The Mobility in Harmony Consortium (MIH Consortium) is an organization led by Foxconn to operate the MIH Open EV Alliance, which promotes an eponymous electric vehicle development platform featuring open standards.

== History ==
The MIH Consortium was created in 2020 by Foxconn to develop and promote a set of open standards for electric vehicles. By fostering partnerships to create reference designs, the MIH Consortium states it intends to shorten development cycles for electric vehicles, autonomous driving, and mobility service software.

In July 2022 the consortium had 2,407 members from 65 countries.

CEO Jack Cheng stated in August 2023 that MIH was seeking a factory site in India or Thailand for production of the small Project X car.
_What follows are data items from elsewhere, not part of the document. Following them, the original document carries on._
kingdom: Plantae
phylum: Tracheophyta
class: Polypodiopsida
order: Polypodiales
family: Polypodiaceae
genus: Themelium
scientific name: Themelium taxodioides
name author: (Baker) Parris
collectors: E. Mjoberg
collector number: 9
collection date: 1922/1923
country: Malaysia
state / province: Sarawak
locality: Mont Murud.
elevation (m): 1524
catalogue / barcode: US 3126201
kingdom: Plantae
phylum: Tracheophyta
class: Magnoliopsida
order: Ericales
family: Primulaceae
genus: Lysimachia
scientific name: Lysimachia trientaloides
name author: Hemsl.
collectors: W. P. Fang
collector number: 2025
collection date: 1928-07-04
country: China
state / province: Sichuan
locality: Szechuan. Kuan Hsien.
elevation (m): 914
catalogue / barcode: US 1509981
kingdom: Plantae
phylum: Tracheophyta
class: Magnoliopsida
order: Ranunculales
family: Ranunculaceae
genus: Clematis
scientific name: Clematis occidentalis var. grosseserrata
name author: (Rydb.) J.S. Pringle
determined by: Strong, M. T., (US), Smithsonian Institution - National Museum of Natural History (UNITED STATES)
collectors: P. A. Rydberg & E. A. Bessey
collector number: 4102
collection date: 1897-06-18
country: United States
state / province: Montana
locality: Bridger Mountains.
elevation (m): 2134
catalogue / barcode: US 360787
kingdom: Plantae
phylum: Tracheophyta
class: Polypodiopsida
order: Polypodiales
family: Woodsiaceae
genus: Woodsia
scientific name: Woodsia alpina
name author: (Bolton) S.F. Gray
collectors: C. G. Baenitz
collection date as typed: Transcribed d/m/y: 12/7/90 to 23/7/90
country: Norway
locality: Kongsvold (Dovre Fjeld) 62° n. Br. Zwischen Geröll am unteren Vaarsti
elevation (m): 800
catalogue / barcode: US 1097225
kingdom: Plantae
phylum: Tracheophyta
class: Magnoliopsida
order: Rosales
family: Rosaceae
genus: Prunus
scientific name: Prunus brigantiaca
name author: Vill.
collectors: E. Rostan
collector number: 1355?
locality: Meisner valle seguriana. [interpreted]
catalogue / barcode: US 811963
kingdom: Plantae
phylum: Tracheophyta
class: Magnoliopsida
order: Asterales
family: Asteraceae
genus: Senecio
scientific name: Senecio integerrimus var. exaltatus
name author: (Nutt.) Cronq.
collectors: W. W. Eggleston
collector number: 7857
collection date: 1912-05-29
After licensing Project X to M Mobility in October 2023, Cheng became the CEO of M Mobility and Jun Seki was appointed to replace him at MIH, starting in April 2024.

== Members ==

- Autocrypt
- Foxconn
- Karma Automotive
- Lordstown Motors
- Mazibuko Motor Company
- Microsoft
- Tata Technologies
- PTT Public Company Limited
- TECO Electric and Machinery
- TomTom
- Yulon

== Products ==
=== Open EV Software Platform ===
The Open EV Software Platform was developed by MIH, Arm Ltd, Microsoft, and Trend Micro.

=== Project X ===
Project X was announced in 2022 as a modular urban vehicle. At the 2023 Japan Mobility Show, MIH displayed the Project X concept, a small, three-seat battery electric vehicle for urban use. It uses two swappable battery packs designed by Gogoro for that company's electric scooters. A six-seat version is scheduled to be shown in 2024, and a nine-seat version will follow in 2025. Ultimately, the Project X vehicles are intended to serve as a reference design base for further customization by fleet operators.

The hardware and software platforms for Project X were licensed to the startup M Mobility in October 2023. MIH Consortium will assist M Mobility in developing the vehicle, but MIH Consortium retains the supply chain. The primary investor in M Mobility is Tech Mahindra; M Mobility is developing a vehicle for markets in Japan, India, and Thailand.